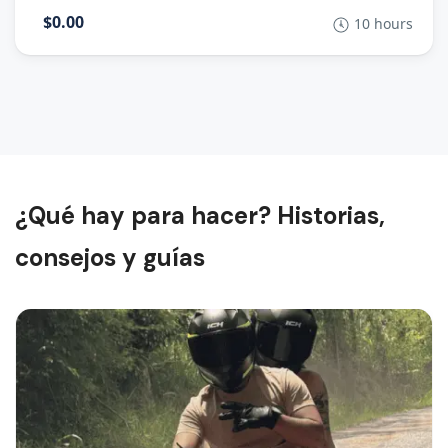
$0.00
10 hours
¿Qué hay para hacer? Historias,
consejos y guías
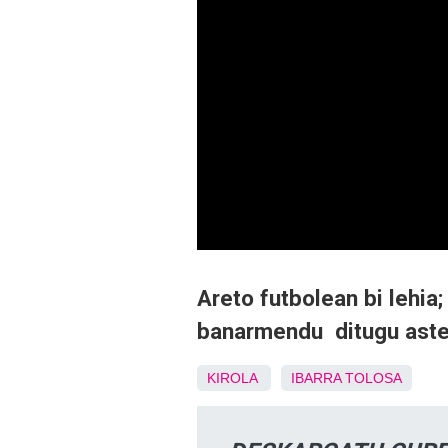
Areto futbolean bi lehia
banarmendu ditugu aste
KIROLA
IBARRA
TOLOSA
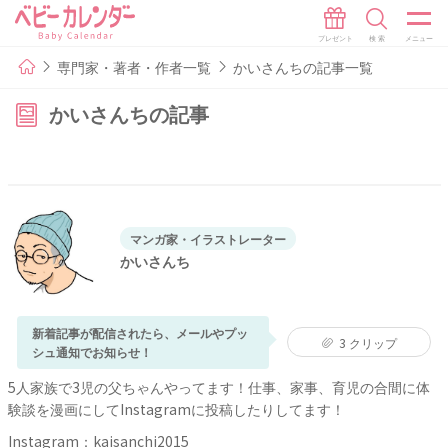
専門家・著者・作者一覧
かいさんちの記事一覧
かいさんちの記事
マンガ家・イラストレーター
かいさんち
新着記事が配信されたら、メールやプッ
3
クリップ
シュ通知でお知らせ！
5人家族で3児の父ちゃんやってます！仕事、家事、育児の合間に体
験談を漫画にしてInstagramに投稿したりしてます！
Instagram：
kaisanchi2015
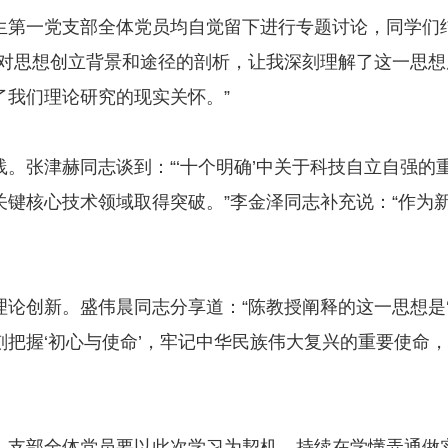
生第一党支部全体党员均自觉留下进行专题讨论，同学们
授对思想创立背景和途径的剖析，让我深刻理解了这一思
了我们理论研究的现实关怀。”
。张津赫同志谈到：“‘十个明确’中关于科技自立自强
关键核心技术领域取得突破。”李金泽同志补充说：“作为
论创新。盛伟晨同志分享道：“陈教授阐释的这一思想是
把握‘初心与使命’，牢记中华民族伟大复兴的重要使命
，支部全体党员要以此次学习为契机，持续在学懂弄通做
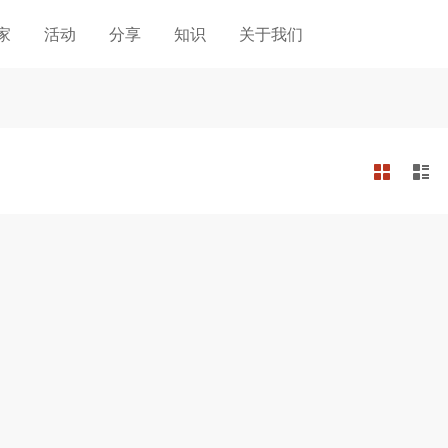
家
活动
分享
知识
关于我们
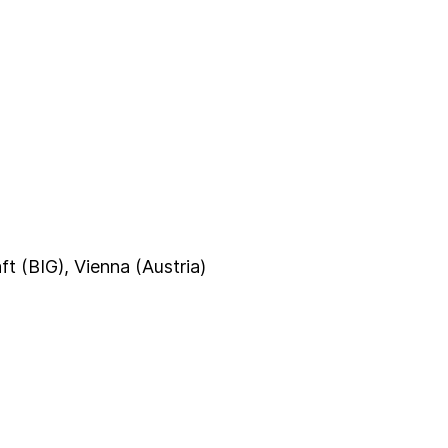
t (BIG), Vienna (Austria)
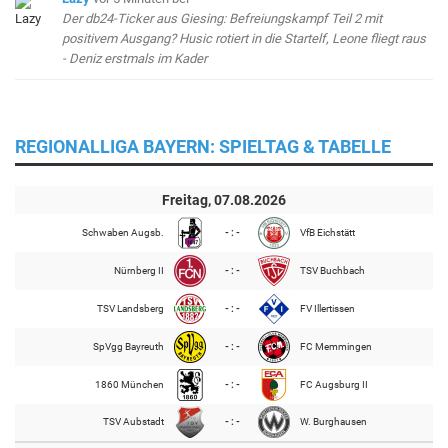
Der db24-Ticker aus Giesing: Befreiungskampf Teil 2 mit
positivem Ausgang? Husic rotiert in die Startelf, Leone fliegt raus
- Deniz erstmals im Kader
REGIONALLIGA BAYERN: SPIELTAG & TABELLE
Freitag, 07.08.2026
Schwaben Augsb.
- : -
VfB Eichstätt
Nürnberg II
- : -
TSV Buchbach
TSV Landsberg
- : -
FV Illertissen
SpVgg Bayreuth
- : -
FC Memmingen
1860 München
- : -
FC Augsburg II
TSV Aubstadt
- : -
W. Burghausen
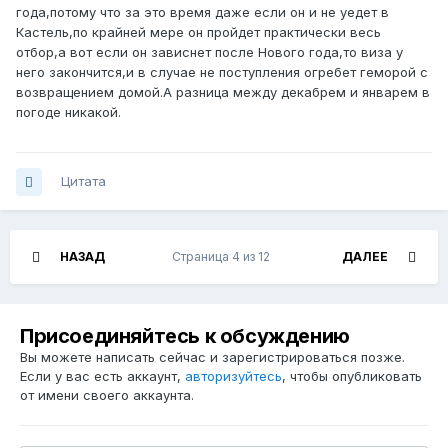
года,потому что за это время даже если он и не уедет в
Кастель,по крайней мере он пройдет практически весь
отбор,а вот если он зависнет после Нового года,то виза у
него закончится,и в случае не поступления огребет геморой с
возвращением домой.А разница между декабрем и январем в
погоде никакой.
Цитата
НАЗАД
Страница 4 из 12
ДАЛЕЕ
Присоединяйтесь к обсуждению
Вы можете написать сейчас и зарегистрироваться позже.
Если у вас есть аккаунт,
авторизуйтесь
, чтобы опубликовать
от имени своего аккаунта.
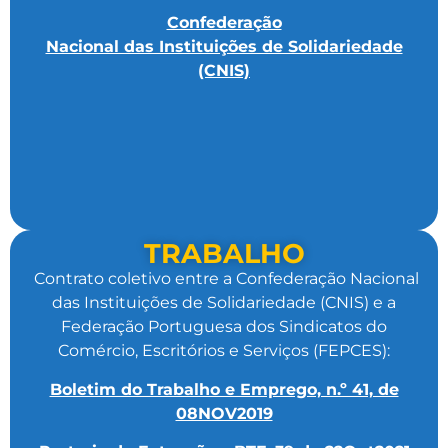
Confederação
Nacional das Instituições de Solidariedade
(CNIS)
TRABALHO
Contrato coletivo entre a Confederação Nacional
das Instituições de Solidariedade (CNIS) e a
Federação Portuguesa dos Sindicatos do
Comércio, Escritórios e Serviços (FEPCES):
Boletim do Trabalho e Emprego, n.º 41, de
08NOV2019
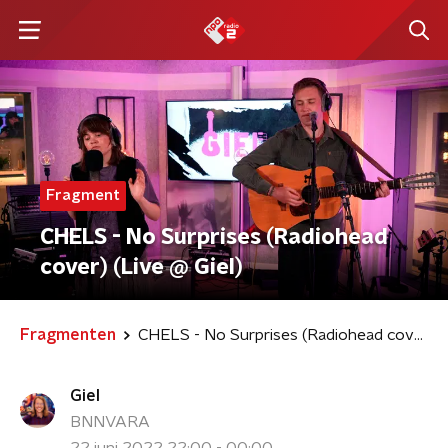
Fragment
CHELS - No Surprises (Radiohead
cover) (Live @ Giel)
Fragmenten
CHELS - No Surprises (Radiohead cover) (Live @ Giel)
Giel
BNNVARA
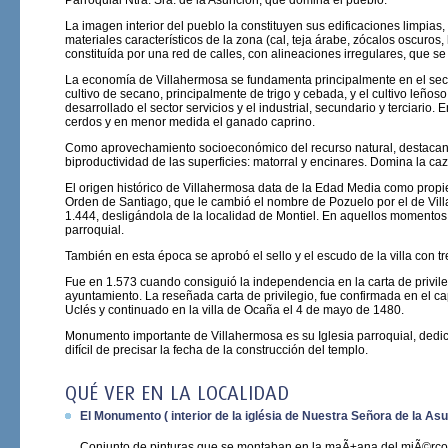
Parroquial Ntra. Sra. de la Asunción, que domina el pueblo.
La imagen interior del pueblo la constituyen sus edificaciones limpia
materiales característicos de la zona (cal, teja árabe, zócalos oscuros
constituída por una red de calles, con alineaciones irregulares, que s
La economía de Villahermosa se fundamenta principalmente en el secto
cultivo de secano, principalmente de trigo y cebada, y el cultivo leños
desarrollado el sector servicios y el industrial, secundario y terciario
cerdos y en menor medida el ganado caprino.
Como aprovechamiento socioeconómico del recurso natural, destacan l
biproductividad de las superficies: matorral y encinares. Domina la ca
El origen histórico de Villahermosa data de la Edad Media como propi
Orden de Santiago, que le cambió el nombre de Pozuelo por el de Vil
1.444, desligándola de la localidad de Montiel. En aquellos momentos s
parroquial.
También en esta época se aprobó el sello y el escudo de la villa con tr
Fue en 1.573 cuando consiguió la independencia en la carta de privileg
ayuntamiento. La reseñada carta de privilegio, fue confirmada en el c
Uclés y continuado en la villa de Ocaña el 4 de mayo de 1480.
Monumento importante de Villahermosa es su Iglesia parroquial, dedic
difícil de precisar la fecha de la construcción del templo.
QUÉ VER EN LA LOCALIDAD
El Monumento ( interior de la iglésia de Nuestra Señora de la Asu
Conjunto de pinturas que se montaban en la maÃ±ana del miÃ©rcol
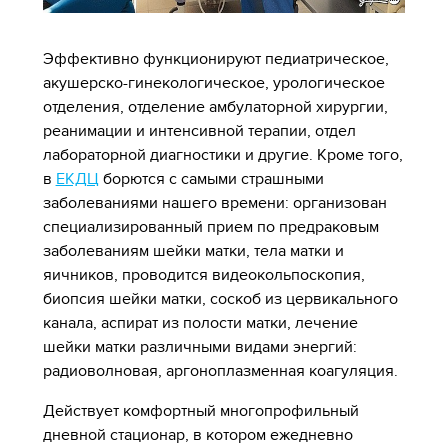
Эффективно функционируют педиатрическое,
акушерско-гинекологическое, урологическое
отделения, отделение амбулаторной хирургии,
реанимации и интенсивной терапии, отдел
лабораторной диагностики и другие. Кроме того,
в
ЕКДЦ
борются с самыми страшными
заболеваниями нашего времени: организован
специализированный прием по предраковым
заболеваниям шейки матки, тела матки и
яичников, проводится видеокольпоскопия,
биопсия шейки матки, соскоб из цервикального
канала, аспират из полости матки, лечение
шейки матки различными видами энергий:
радиоволновая, аргоноплазменная коагуляция.
Действует комфортный многопрофильный
дневной стационар, в котором ежедневно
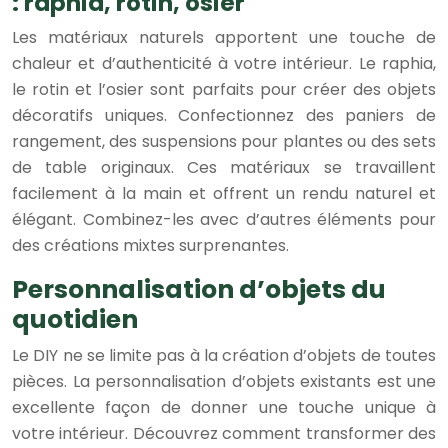
: raphia, rotin, osier
Les matériaux naturels apportent une touche de
chaleur et d’authenticité à votre intérieur. Le raphia,
le rotin et l’osier sont parfaits pour créer des objets
décoratifs uniques. Confectionnez des paniers de
rangement, des suspensions pour plantes ou des sets
de table originaux. Ces matériaux se travaillent
facilement à la main et offrent un rendu naturel et
élégant. Combinez-les avec d’autres éléments pour
des créations mixtes surprenantes.
Personnalisation d’objets du
quotidien
Le DIY ne se limite pas à la création d’objets de toutes
pièces. La personnalisation d’objets existants est une
excellente façon de donner une touche unique à
votre intérieur. Découvrez comment transformer des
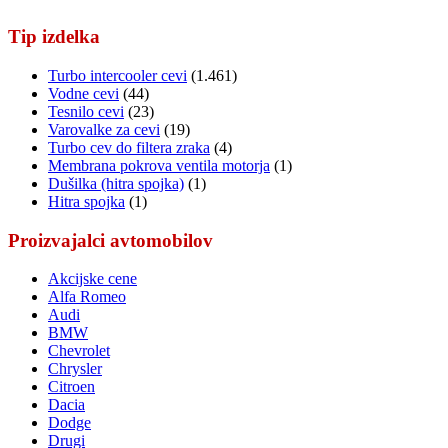
Tip izdelka
Turbo intercooler cevi
(1.461)
Vodne cevi
(44)
Tesnilo cevi
(23)
Varovalke za cevi
(19)
Turbo cev do filtera zraka
(4)
Membrana pokrova ventila motorja
(1)
Dušilka (hitra spojka)
(1)
Hitra spojka
(1)
Proizvajalci avtomobilov
Akcijske cene
Alfa Romeo
Audi
BMW
Chevrolet
Chrysler
Citroen
Dacia
Dodge
Drugi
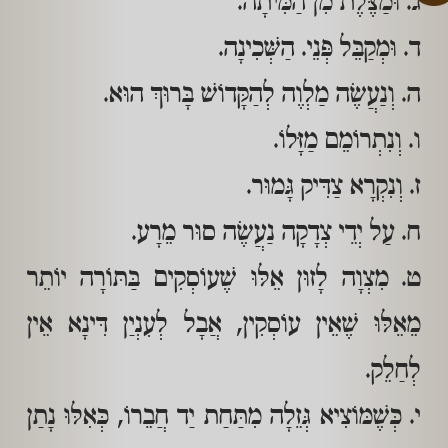
ג. וּמַצֶּלֶת מִן הַמִּיתָה.
ד. וּמְקַבֵּל פְּנֵי. הַשְּׁכִינָה.
ה. וְנַעֲשֶׂה מַלְוֶה לְהַקָּדוֹשׁ בָּרוּךְ הוּא.
ו. וְנִתְרוֹמֵם מַזָּלוֹ.
ז. וְנִקְרָא צַדִּיק גָּמוּר.
ח. עַל יְדֵי צְדָקָה נַעֲשֶׂה סוּר מֵרָע.
ט. מִצְוָה לָזוּן אֵלּוּ שֶׁעוֹסְקִים בַּתּוֹרָה יוֹתֵר
מֵאֵלּוּ שֶׁאֵין עוֹסְקִין, אֲבָל לְעִנְיַן דִּינָא אֵין
לְחַלֵק.
י. כְּשֶׁמּוֹצִיא גְּזֵלָה מִתַּחַת יַד חֲבֵרוֹ, כְּאִלּוּ נָתַן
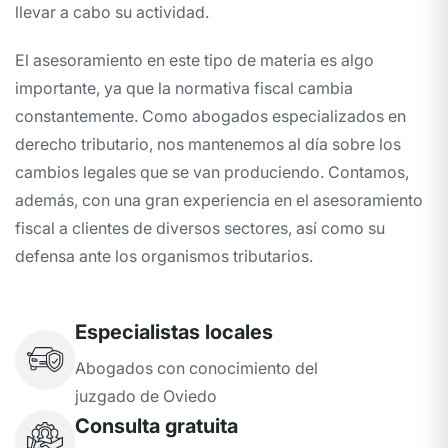
llevar a cabo su actividad.
El asesoramiento en este tipo de materia es algo
importante, ya que la normativa fiscal cambia
constantemente. Como abogados especializados en
derecho tributario, nos mantenemos al día sobre los
cambios legales que se van produciendo. Contamos,
además, con una gran experiencia en el asesoramiento
fiscal a clientes de diversos sectores, así como su
defensa ante los organismos tributarios.
Especialistas locales
Abogados con conocimiento del
juzgado de Oviedo
Consulta gratuita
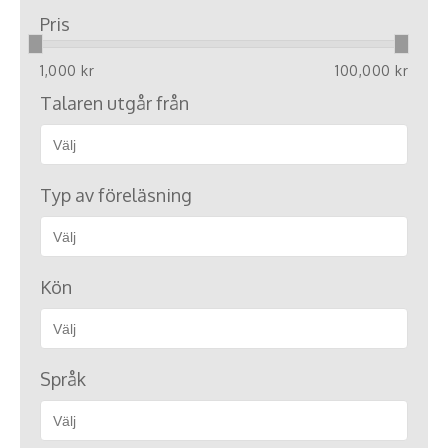
Pris
1,000 kr
100,000 kr
Talaren utgår från
Typ av föreläsning
Kön
Språk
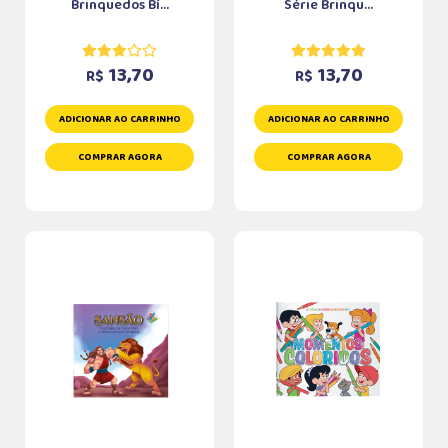
Brinquedos Bí...
Série Brinqu...
13,70
13,70
R$
R$
ADICIONAR AO CARRINHO
ADICIONAR AO CARRINHO
COMPRAR AGORA
COMPRAR AGORA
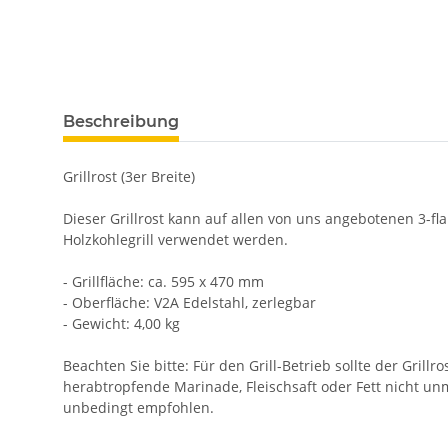
Beschreibung
Grillrost (3er Breite)
Dieser Grillrost kann auf allen von uns angebotenen 3-f
Holzkohlegrill verwendet werden.
- Grillfläche: ca. 595 x 470 mm
- Oberfläche: V2A Edelstahl, zerlegbar
- Gewicht: 4,00 kg
Beachten Sie bitte: Für den Grill-Betrieb sollte der Gril
herabtropfende Marinade, Fleischsaft oder Fett nicht u
unbedingt empfohlen.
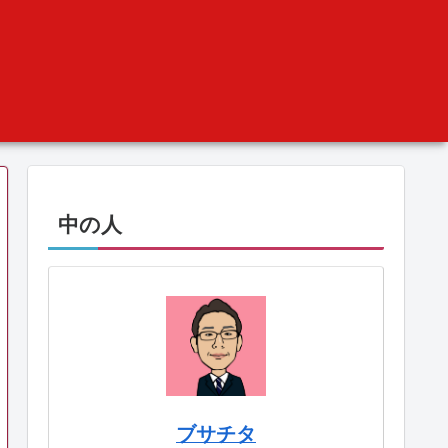
中の人
ブサチタ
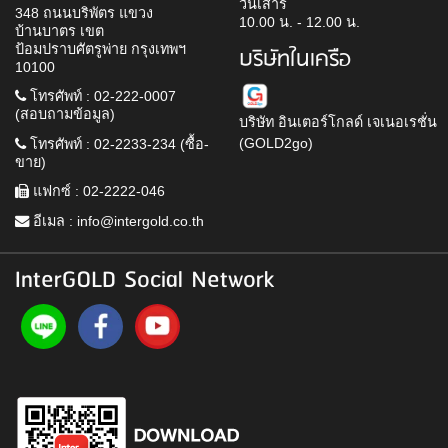
วันเสาร์
348 ถนนบริพัตร แขวง
10.00 น. - 12.00 น.
บ้านบาตร เขต
ป้อมปราบศัตรูพ่าย กรุงเทพฯ
บริษัทในเครือ
10100
โทรศัพท์ : 02-222-0007
(สอบถามข้อมูล)
บริษัท อินเตอร์โกลด์ เจเนอเรชั่น
(GOLD2go)
โทรศัพท์ : 02-2233-234 (ซื้อ-
ขาย)
แฟกซ์ : 02-2222-046
อีเมล :
info@intergold.co.th
InterGOLD Social Network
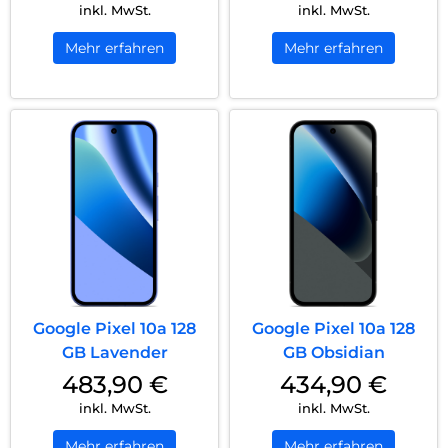
inkl. MwSt.
inkl. MwSt.
Mehr erfahren
Mehr erfahren
Google Pixel 10a 128
Google Pixel 10a 128
GB Lavender
GB Obsidian
483,90
€
434,90
€
inkl. MwSt.
inkl. MwSt.
Mehr erfahren
Mehr erfahren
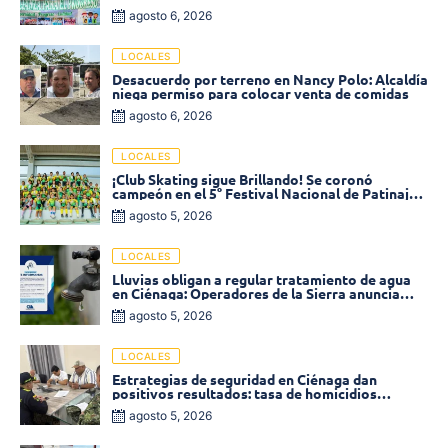
2026 en Ciénaga
agosto 6, 2026
LOCALES
Desacuerdo por terreno en Nancy Polo: Alcaldía
niega permiso para colocar venta de comidas
agosto 6, 2026
LOCALES
¡Club Skating sigue Brillando! Se coronó
campeón en el 5° Festival Nacional de Patinaje
«Soledad sobre Ruedas»
agosto 5, 2026
LOCALES
Lluvias obligan a regular tratamiento de agua
en Ciénaga: Operadores de la Sierra anuncia
baja presión en varios sectores
agosto 5, 2026
LOCALES
Estrategias de seguridad en Ciénaga dan
positivos resultados: tasa de homicidios
disminuyó un 58% en 2026
agosto 5, 2026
===
▶ Problem requirements
Go through the listing above and return each line where the word "importante" occurs.

▶ The completed task
Monumento importante de Villahermosa es su Iglesia parroquial, dedic
importante, ya que la normativa fiscal cambia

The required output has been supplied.